▸ **Selected text**

Carb Counters - Book

View Full Version : Book

06-04-2007, 10:22 PM
Hi guys. I picked up a book the other day at Dollar Tree. It is called the "7-Day Low-Carb Rescue and Recovery Plan". It is by the Hellers, the same people who wrote Carbohydrate Addicts Diet.

I'm hoping I'll find some sort of help within it to get back to low carb. It has been a tough year for me and I have been gaining and gaining. I can't seem to bring myself back around to even WANTING to low carb diet again, yet I know I need to, the pounds keep piling on and I've had to buy bigger pants. (The old ones were splitting!).

I'm not very far into the book yet, but it talks about easing back into a low carb plan by getting more balanced with our eating. Day one consists of not reducing our normal carb intake, but ADDING in low carb protein portions with every meal or snack. This is supposed to help balance our blood sugar levels, make them less of a rollar coaster ride. Day two adds in fiber rich veggys with lunch and dinner and snacks.

I think the idea is to eventually crowd out the desire for high carb foods. Certainly sounds easier than going cold turkey back to straight protein only.

Has anyone else seen this book?

06-05-2007, 09:24 AM
Oh Sherry, good luck !!! I'm with you.. I just can't get back into LC as strict as atkins. My DH has no problem with it but me... OY!

Please tell us more about the plan when your done with the sounds interesting.

The CAD diet for me did not work because for my "free" meal I ate things I normally wouldn't :shrug:

Hugs !!!

06-05-2007, 09:48 PM
Hi Leenie, thanks for replying. It is reasonable the way it is written. Start by adding protein to every meal that you eat. Even if you are still eating higher carb, the protein will help keep your body from spiking the insulin so much that you are out of control eating.

Day two I already mentioned, adding in veggys that are low in carbs.

Day three has you balancing the amount of protein you eat with the amount of high carb foods. So if you are having a piece of bread make sure the meat or high protein food you eat with it is the same size. No sweet snacks without the protein too.

Day four has you putting off eating the higher carb foods for the end of the meal. This way you are full sooner and eat less of the higher carb foods.

Day five has you eliminate all high carb foods from your snacks and only eating them at meal times.

Day six has you eliminate the high carb foods from one of your 3 meals.

▸ **Prompt A**
Answer these questions from the forum thread about the low-carb book, one answer per line:
(i) At what store was the book bought?
(ii) On day four, when does the plan have you eat the higher carb foods?
(iii) What happened at the "free" meal for the poster the CAD diet did not work for?
▸ **Prompt B**
Update the forum thread about the low-carb book from "I'm hoping I'll" up to and including "ones were splitting!).", putting "larger jeans" in place of "bigger pants".

▸ **Data listing**
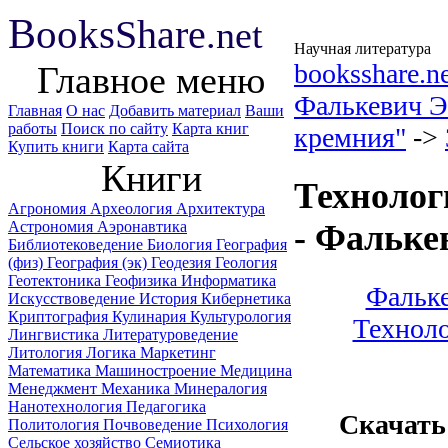
B
ooks
Share
.net
Научная литература
booksshare.n
Главное меню
Фалькевич Э
Главная
О нас
Добавить материал
Ваши
работы
Поиск по сайту
Карта книг
кремния"
->
Купить книги
Карта сайта
Книги
Технолог
Агрономия
Археология
Архитектура
Астрономия
Аэронавтика
- Фальке
Библиотековедение
Биология
География
(физ)
География (эк)
Геодезия
Геология
Геотектоника
Геофизика
Информатика
Фальке
Искусствоведение
История
Кибернетика
Криптография
Кулинария
Культурология
Техноло
Лингвистика
Литературоведение
Литология
Логика
Маркетинг
Математика
Машиностроение
Медицина
Менеджмент
Механика
Минералогия
Нанотехнология
Педагогика
Скачать
Политология
Почвоведение
Психология
Сельское хозяйство
Семиотика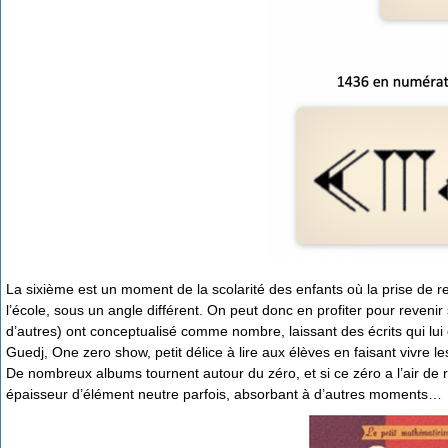
La sixième est un moment de la scolarité des enfants où la prise de re
l’école, sous un angle différent. On peut donc en profiter pour reven
d’autres) ont conceptualisé comme nombre, laissant des écrits qui lui
Guedj, One zero show, petit délice à lire aux élèves en faisant vivre 
De nombreux albums tournent autour du zéro, et si ce zéro a l’air de r
épaisseur d’élément neutre parfois, absorbant à d’autres moments…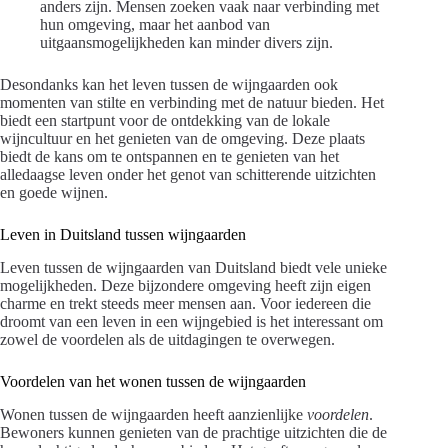
anders zijn. Mensen zoeken vaak naar verbinding met
hun omgeving, maar het aanbod van
uitgaansmogelijkheden kan minder divers zijn.
Desondanks kan het leven tussen de wijngaarden ook
momenten van stilte en verbinding met de natuur bieden. Het
biedt een startpunt voor de ontdekking van de lokale
wijncultuur en het genieten van de omgeving. Deze plaats
biedt de kans om te ontspannen en te genieten van het
alledaagse leven onder het genot van schitterende uitzichten
en goede wijnen.
Leven in Duitsland tussen wijngaarden
Leven tussen de wijngaarden van Duitsland biedt vele unieke
mogelijkheden. Deze bijzondere omgeving heeft zijn eigen
charme en trekt steeds meer mensen aan. Voor iedereen die
droomt van een leven in een wijngebied is het interessant om
zowel de voordelen als de uitdagingen te overwegen.
Voordelen van het wonen tussen de wijngaarden
Wonen tussen de wijngaarden heeft aanzienlijke
voordelen
.
Bewoners kunnen genieten van de prachtige uitzichten die de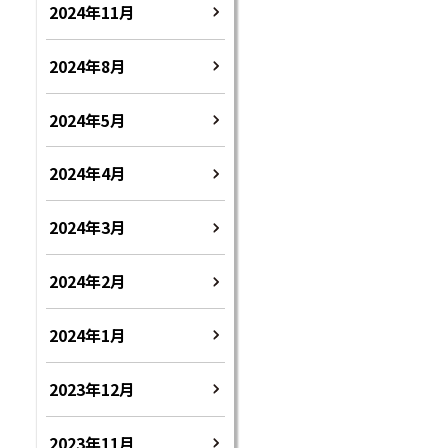
2024年11月
2024年8月
2024年5月
2024年4月
2024年3月
2024年2月
2024年1月
2023年12月
2023年11月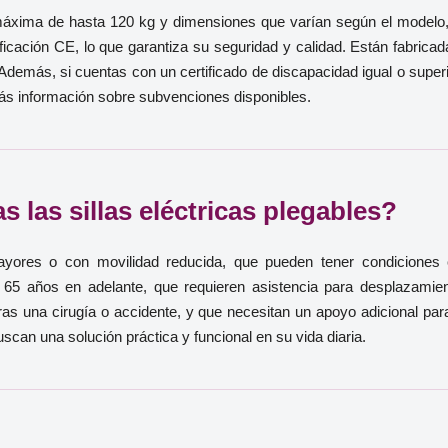
a máxima de hasta 120 kg y dimensiones que varían según el modelo,
icación CE, lo que garantiza su seguridad y calidad. Están fabricad
Además, si cuentas con un certificado de discapacidad igual o superi
más información sobre subvenciones disponibles.
 las sillas eléctricas plegables?
ores o con movilidad reducida, que pueden tener condiciones co
e 65 años en adelante, que requieren asistencia para desplazami
ras una cirugía o accidente, y que necesitan un apoyo adicional pa
scan una solución práctica y funcional en su vida diaria.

▸ **Your response A**
(i) Dollar Tree.
(ii) At the end of the meal.
(iii) That poster ate things they normally wouldn't.

▸ **Your response B**
I'm hoping I'll find some sort of help within it to get back to low carb. It has been a tough year for me and I have been gaining and gaining. I can't seem to bring myself back around to even WANTING to low carb diet again, yet I know I need to, the pounds keep piling on and I've had to buy larger jeans. (The old ones were splitting!).